(Task material)
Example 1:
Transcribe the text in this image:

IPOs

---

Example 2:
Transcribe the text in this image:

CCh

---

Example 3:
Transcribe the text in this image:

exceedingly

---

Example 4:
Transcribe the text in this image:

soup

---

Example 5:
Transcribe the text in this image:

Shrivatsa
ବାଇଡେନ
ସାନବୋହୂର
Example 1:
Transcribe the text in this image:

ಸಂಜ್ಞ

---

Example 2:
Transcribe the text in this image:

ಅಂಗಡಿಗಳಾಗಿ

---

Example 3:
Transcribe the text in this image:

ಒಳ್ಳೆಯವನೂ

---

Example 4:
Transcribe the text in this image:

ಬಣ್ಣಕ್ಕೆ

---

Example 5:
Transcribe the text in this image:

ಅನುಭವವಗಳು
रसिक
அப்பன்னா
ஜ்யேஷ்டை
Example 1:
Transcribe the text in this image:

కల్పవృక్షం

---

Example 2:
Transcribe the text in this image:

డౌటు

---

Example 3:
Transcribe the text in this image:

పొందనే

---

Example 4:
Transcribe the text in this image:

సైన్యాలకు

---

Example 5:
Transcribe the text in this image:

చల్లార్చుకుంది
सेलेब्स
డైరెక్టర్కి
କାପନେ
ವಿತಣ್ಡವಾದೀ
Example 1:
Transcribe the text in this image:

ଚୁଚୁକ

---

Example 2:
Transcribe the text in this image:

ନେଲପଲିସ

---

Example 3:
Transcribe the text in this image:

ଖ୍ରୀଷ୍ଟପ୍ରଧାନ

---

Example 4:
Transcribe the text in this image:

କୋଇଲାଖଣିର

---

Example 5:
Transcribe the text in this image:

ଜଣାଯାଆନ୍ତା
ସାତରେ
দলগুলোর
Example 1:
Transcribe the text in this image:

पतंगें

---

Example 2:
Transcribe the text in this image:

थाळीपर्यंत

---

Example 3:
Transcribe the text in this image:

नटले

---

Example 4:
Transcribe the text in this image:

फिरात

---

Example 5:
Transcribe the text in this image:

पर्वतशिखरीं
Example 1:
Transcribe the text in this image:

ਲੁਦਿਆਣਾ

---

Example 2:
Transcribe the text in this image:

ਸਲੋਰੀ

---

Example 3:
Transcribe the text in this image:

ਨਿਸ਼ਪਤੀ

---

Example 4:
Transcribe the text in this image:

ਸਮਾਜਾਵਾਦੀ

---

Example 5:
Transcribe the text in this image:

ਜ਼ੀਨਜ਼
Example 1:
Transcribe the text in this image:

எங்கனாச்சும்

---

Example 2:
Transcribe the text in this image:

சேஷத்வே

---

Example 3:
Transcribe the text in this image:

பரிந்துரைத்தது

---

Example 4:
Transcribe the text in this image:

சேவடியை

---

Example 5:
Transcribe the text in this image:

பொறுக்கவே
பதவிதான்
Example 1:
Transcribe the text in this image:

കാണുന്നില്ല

(Exercise goal) Reproduce all of the data above, exactly and without omission.

(Answer)
Example 1:
Transcribe the text in this image:

IPOs

---

Example 2:
Transcribe the text in this image:

CCh

---

Example 3:
Transcribe the text in this image:

exceedingly

---

Example 4:
Transcribe the text in this image:

soup

---

Example 5:
Transcribe the text in this image:

Shrivatsa
ବାଇଡେନ
ସାନବୋହୂର
Example 1:
Transcribe the text in this image:

ಸಂಜ್ಞ

---

Example 2:
Transcribe the text in this image:

ಅಂಗಡಿಗಳಾಗಿ

---

Example 3:
Transcribe the text in this image:

ಒಳ್ಳೆಯವನೂ

---

Example 4:
Transcribe the text in this image:

ಬಣ್ಣಕ್ಕೆ

---

Example 5:
Transcribe the text in this image:

ಅನುಭವವಗಳು
रसिक
அப்பன்னா
ஜ்யேஷ்டை
Example 1:
Transcribe the text in this image:

కల్పవృక్షం

---

Example 2:
Transcribe the text in this image:

డౌటు

---

Example 3:
Transcribe the text in this image:

పొందనే

---

Example 4:
Transcribe the text in this image:

సైన్యాలకు

---

Example 5:
Transcribe the text in this image:

చల్లార్చుకుంది
सेलेब्स
డైరెక్టర్కి
କାପନେ
ವಿತಣ್ಡವಾದೀ
Example 1:
Transcribe the text in this image:

ଚୁଚୁକ

---

Example 2:
Transcribe the text in this image:

ନେଲପଲିସ

---

Example 3:
Transcribe the text in this image:

ଖ୍ରୀଷ୍ଟପ୍ରଧାନ

---

Example 4:
Transcribe the text in this image:

କୋଇଲାଖଣିର

---

Example 5:
Transcribe the text in this image:

ଜଣାଯାଆନ୍ତା
ସାତରେ
দলগুলোর
Example 1:
Transcribe the text in this image:

पतंगें

---

Example 2:
Transcribe the text in this image:

थाळीपर्यंत

---

Example 3:
Transcribe the text in this image:

नटले

---

Example 4:
Transcribe the text in this image:

फिरात

---

Example 5:
Transcribe the text in this image:

पर्वतशिखरीं
Example 1:
Transcribe the text in this image:

ਲੁਦਿਆਣਾ

---

Example 2:
Transcribe the text in this image:

ਸਲੋਰੀ

---

Example 3:
Transcribe the text in this image:

ਨਿਸ਼ਪਤੀ

---

Example 4:
Transcribe the text in this image:

ਸਮਾਜਾਵਾਦੀ

---

Example 5:
Transcribe the text in this image:

ਜ਼ੀਨਜ਼
Example 1:
Transcribe the text in this image:

எங்கனாச்சும்

---

Example 2:
Transcribe the text in this image:

சேஷத்வே

---

Example 3:
Transcribe the text in this image:

பரிந்துரைத்தது

---

Example 4:
Transcribe the text in this image:

சேவடியை

---

Example 5:
Transcribe the text in this image:

பொறுக்கவே
பதவிதான்
Example 1:
Transcribe the text in this image:

കാണുന്നില്ല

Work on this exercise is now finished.